Republicans counting on two Democratic senators' votes against Iraq war timeline
The top Republican in the US Senate told RAW STORY today that he is counting on two Democratic senators to vote against a supplemental war funding bill that establishes a timeline to end the Iraq war. But, in response, an aide from the office of one of the two senators said that he had yet to make any decisions.
Senator Mitch McConnell's office said that the ballot on the emergency spending legislation will be a reprise of the vote on a recent measure calling for the withdrawal of US troops from Iraq. Republicans succeeded in foiling the legislation by a 50-48 vote.
"We had essentially the same vote just a few weeks ago," said Jon Henke, a spokesman for the Senate's minority leader, in an e-mail this morning to RAW STORY. "And Senators Pryor, Ben Nelson and Lieberman joined us in that vote."
After passing the U.S. Troop Readiness, Veterans' Health, and Iraq Accountability Act by a razor-thin margin on Friday, Senator McConnell's prognostication suggested the challenge Democratic Majority Leader Senator Harry Reid will face in marshaling the 51 votes needed to send the war budget to the President's desk (a filibuster of the spending measure is not expected). Meanwhile, the House bill's timeline to end US troop deployments in Iraq by August 2008 has prompted veto threats from the White House.
Democratic Senate leaders have been working to bring these two Democratic senators, Ben Nelson of Nebraska and Mark Pryor of Arkansas, on board. Reports last week from the Associated Press, suggested that Democrats "have made changes in hopes of persuading Sens. Ben Nelson of Nebraska and Mark Pryor of Arkansas to support the withdrawal proposal."
Senator Ben Nelson's (D-NE) office told RAW STORY that his vote was not so simple because the final bill was not yet before the senators.
"We don't know what is going to be offered yet," said David DiMartino, a spokesman for Senator Nelson. "[Senator Nelson] was instrumental in including benchmarks and reporting requirements at the Senate committee level, and he won't support anything that threatens the survival of benchmarks that he worked so hard to insert in the bill."
Sen.
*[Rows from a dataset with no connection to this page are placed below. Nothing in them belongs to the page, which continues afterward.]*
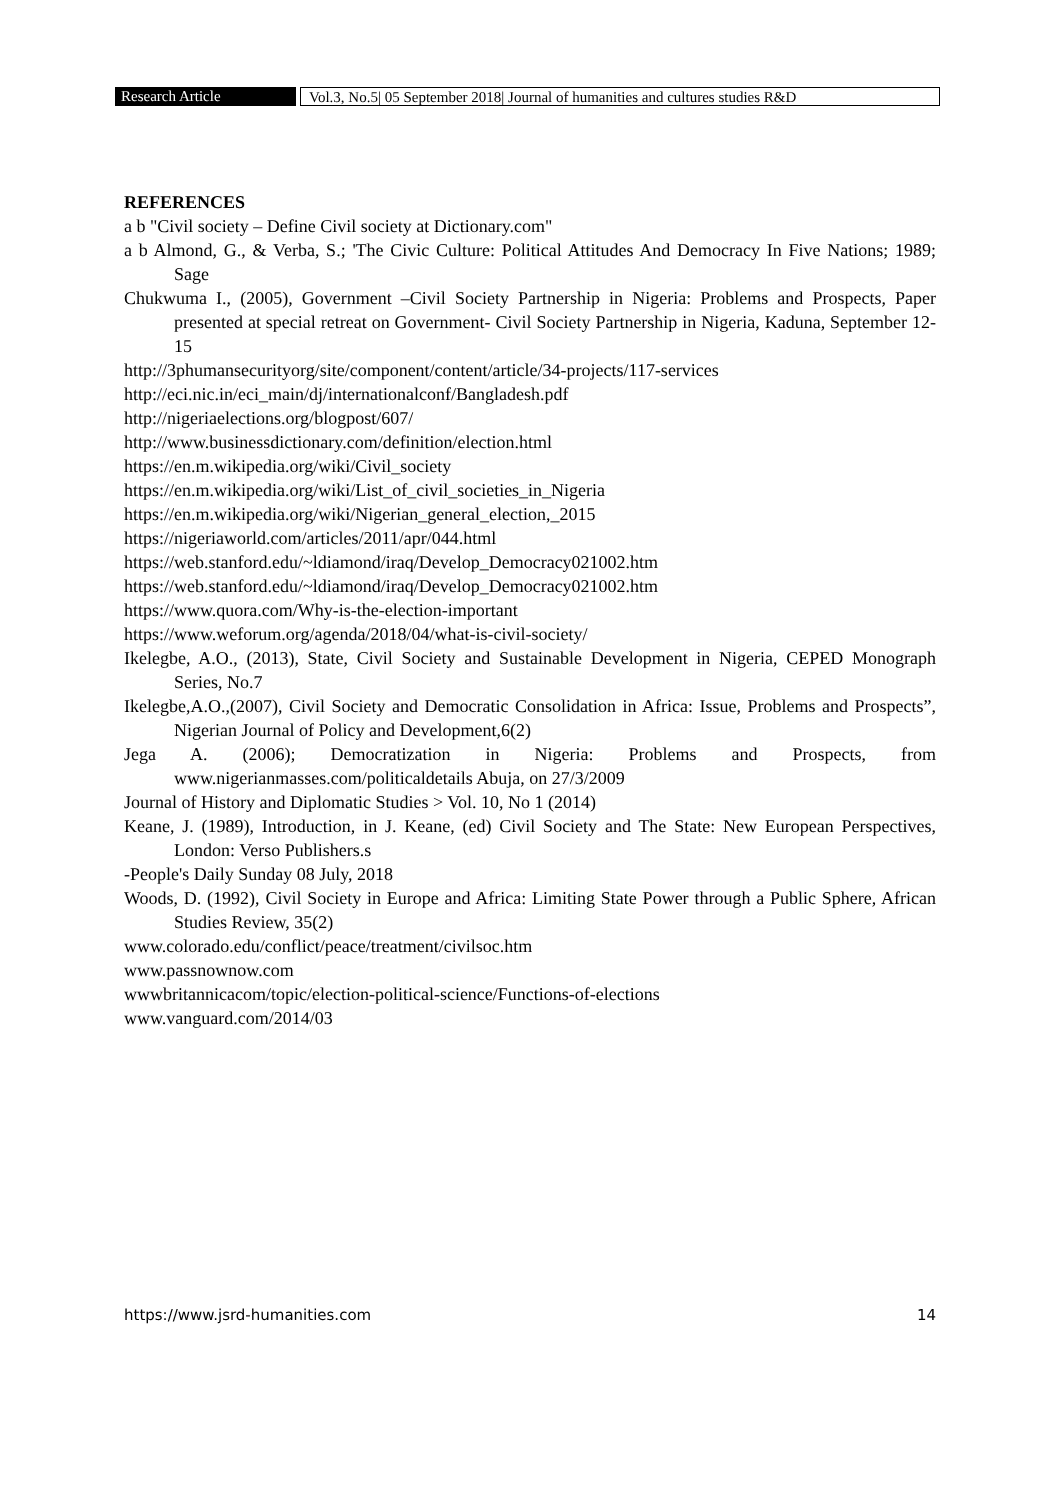Research Article Vol.3, No.5| 05 September 2018| Journal of humanities and cultures studies R&D
REFERENCES
a b "Civil society – Define Civil society at Dictionary.com"
a b Almond, G., & Verba, S.; 'The Civic Culture: Political Attitudes And Democracy In Five Nations; 1989; Sage
Chukwuma I., (2005), Government –Civil Society Partnership in Nigeria: Problems and Prospects, Paper presented at special retreat on Government- Civil Society Partnership in Nigeria, Kaduna, September 12-15
http://3phumansecurityorg/site/component/content/article/34-projects/117-services
http://eci.nic.in/eci_main/dj/internationalconf/Bangladesh.pdf
http://nigeriaelections.org/blogpost/607/
http://www.businessdictionary.com/definition/election.html
https://en.m.wikipedia.org/wiki/Civil_society
https://en.m.wikipedia.org/wiki/List_of_civil_societies_in_Nigeria
https://en.m.wikipedia.org/wiki/Nigerian_general_election,_2015
https://nigeriaworld.com/articles/2011/apr/044.html
https://web.stanford.edu/~ldiamond/iraq/Develop_Democracy021002.htm
https://web.stanford.edu/~ldiamond/iraq/Develop_Democracy021002.htm
https://www.quora.com/Why-is-the-election-important
https://www.weforum.org/agenda/2018/04/what-is-civil-society/
Ikelegbe, A.O., (2013), State, Civil Society and Sustainable Development in Nigeria, CEPED Monograph Series, No.7
Ikelegbe,A.O.,(2007), Civil Society and Democratic Consolidation in Africa: Issue, Problems and Prospects”, Nigerian Journal of Policy and Development,6(2)
Jega A. (2006); Democratization in Nigeria: Problems and Prospects, from www.nigerianmasses.com/politicaldetails Abuja, on 27/3/2009
Journal of History and Diplomatic Studies > Vol. 10, No 1 (2014)
Keane, J. (1989), Introduction, in J. Keane, (ed) Civil Society and The State: New European Perspectives, London: Verso Publishers.s
-People's Daily Sunday 08 July, 2018
Woods, D. (1992), Civil Society in Europe and Africa: Limiting State Power through a Public Sphere, African Studies Review, 35(2)
www.colorado.edu/conflict/peace/treatment/civilsoc.htm
www.passnownow.com
wwwbritannicacom/topic/election-political-science/Functions-of-elections
www.vanguard.com/2014/03
https://www.jsrd-humanities.com 14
Nelson last week released a statement that explained his support for establishing benchmarks for Iraq's government to take responsibility for their government's security, which were included in the "U.S. Troop Readiness, Veterans' Care, Katrina Recovery, and Iraq Accountability Appropriations Act, 2007," a bill taken up in the Senate Appropriations Committee last week.
"The benchmarks included in the supplemental successfully transfer accountability for Iraq's success to the Iraqis and requires regular reports to Congress on their progress," Nelson said. "That information can be used by Congress to make future decisions about U.S. military presence in Iraq."
However, the Senate bill does not contain the specific timeline found in the measure sent to the Senate by the House of Representatives. Senator Harry Reid endorsed the House's approach in a statement last Friday.
"Implementing the binding policies set forth in this bill will make America more secure," he said. "The Democrats and Republicans who voted for this bill understand that the Iraq war can be won only politically, not militarily."
Additionally, the Senate Democrats' website today noted, "At 3:00 p.m., the Senate will begin consideration of H.R. 1591, the Emergency Supplemental bill."
DiMartino made it clear that the Nebraska Democrat did not favor the approach advanced by House Democrats.
"Sen. Nelson does not support a calendar timeframe for withdrawal," he said. "Whatever happens in conference, he will have to reassess what comes back."
RAW STORY sent an e-mail and left multiple telephone messages at the office of Senator Mark Pryor (D-AR) which were not answered.
However, Senate Democrats may still pick up some support from their Republican colleagues. One Republican Senator, Gordon Smith of Oregon, voted for the withdrawal resolution that Nelson and Pryor rejected.
And this weekend, Senator Chuck Hagel (R-NE), who may run for president in 2008, slammed President Bush for threatening to veto the Democrats' proposed war budget.
"No president can dictate to this country," Hagel said to George Stephanopoulos on ABC's This Week.
But Senator McConnell said that many Senate Republicans shared the President's perspective on the bill.
"We want Democrats (and Republicans) to vote for an amendment that strips the withdrawal/surrender language, but we want the underlying supplemental funding bill to pass," Henke explained.